Jefferson Airplane and the whole San Francisco nation was now placed firmly in the nation’s consciousness. Two weeks after its release as it was seeping onto radio playlists and kicking up a storm nationally, the band became one of the main attractions of the Monterey International Pop Festival, which along with a record conceived to advertise the festival, Scott McKenzie’s San Francisco (Be Sure To Wear Some Flowers In Your Hair) acted as billboard for disaffected young people from the four corners of the country to flood the city searching for that elusive, utopian hippie dream. Just as that occurred those at the forefront of what exploded the year earlier declared the whole thing dead. Kaput. All that was left was the remnants of once beautiful illusion.

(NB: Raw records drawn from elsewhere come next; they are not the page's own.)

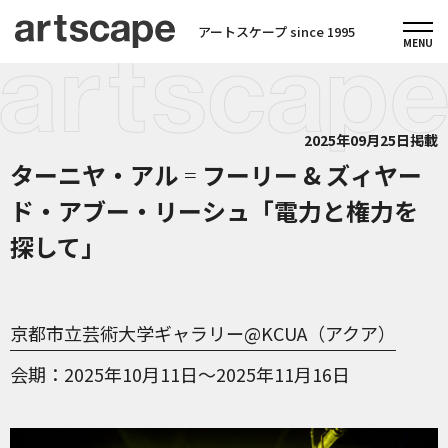
アートスケープ since 1995
2025年09月25日掲載
ターニヤ・アル゠フーリー & ズィヤー
ド・アブー・リーシュ「電力と権力を
探して」
京都市立芸術大学ギャラリー@KCUA（アクア）
会期
2025年10月11日～2025年11月16日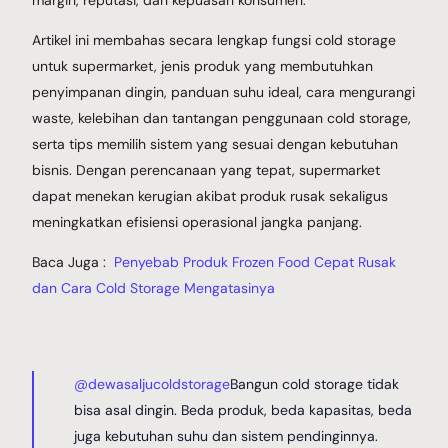
margin, reputasi, dan kepuasan konsumen.
Artikel ini membahas secara lengkap fungsi cold storage
untuk supermarket, jenis produk yang membutuhkan
penyimpanan dingin, panduan suhu ideal, cara mengurangi
waste, kelebihan dan tantangan penggunaan cold storage,
serta tips memilih sistem yang sesuai dengan kebutuhan
bisnis. Dengan perencanaan yang tepat, supermarket
dapat menekan kerugian akibat produk rusak sekaligus
meningkatkan efisiensi operasional jangka panjang.
Baca Juga :
Penyebab Produk Frozen Food Cepat Rusak
dan Cara Cold Storage Mengatasinya
@dewasaljucoldstorage
Bangun cold storage tidak
bisa asal dingin. Beda produk, beda kapasitas, beda
juga kebutuhan suhu dan sistem pendinginnya.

The airplane themselves had a somewhat change in direction. Their third album After Bathing At Baxter’s took a harder edge and a less colourful, optimistic outlook. As the ideals became soured and more cynical and ultimately more political Jefferson Airplane’s music reflected that. And although they racked up huge album sales for the rest of their life, the fresh, inventive, creative spirit that inspired one of the greatest and most important pop singles of all time would never bother them again. For the album focused post-Woodstock musicians, cocaine became the drug of choice and that demanded a different set of rules and regulations that condemned the playful, free thinking world of White Rabbit to a thing of the past.

More’s the Pity,

Original Mono Version

Smothers Brothers Comedy Hour 1967

1 comment

  1. Great article. Every day’s a school day, I never knew of Sly Stone’s involvement. I’m now going to dig out Miles’ Sketches of Spain for a Monday evening chill.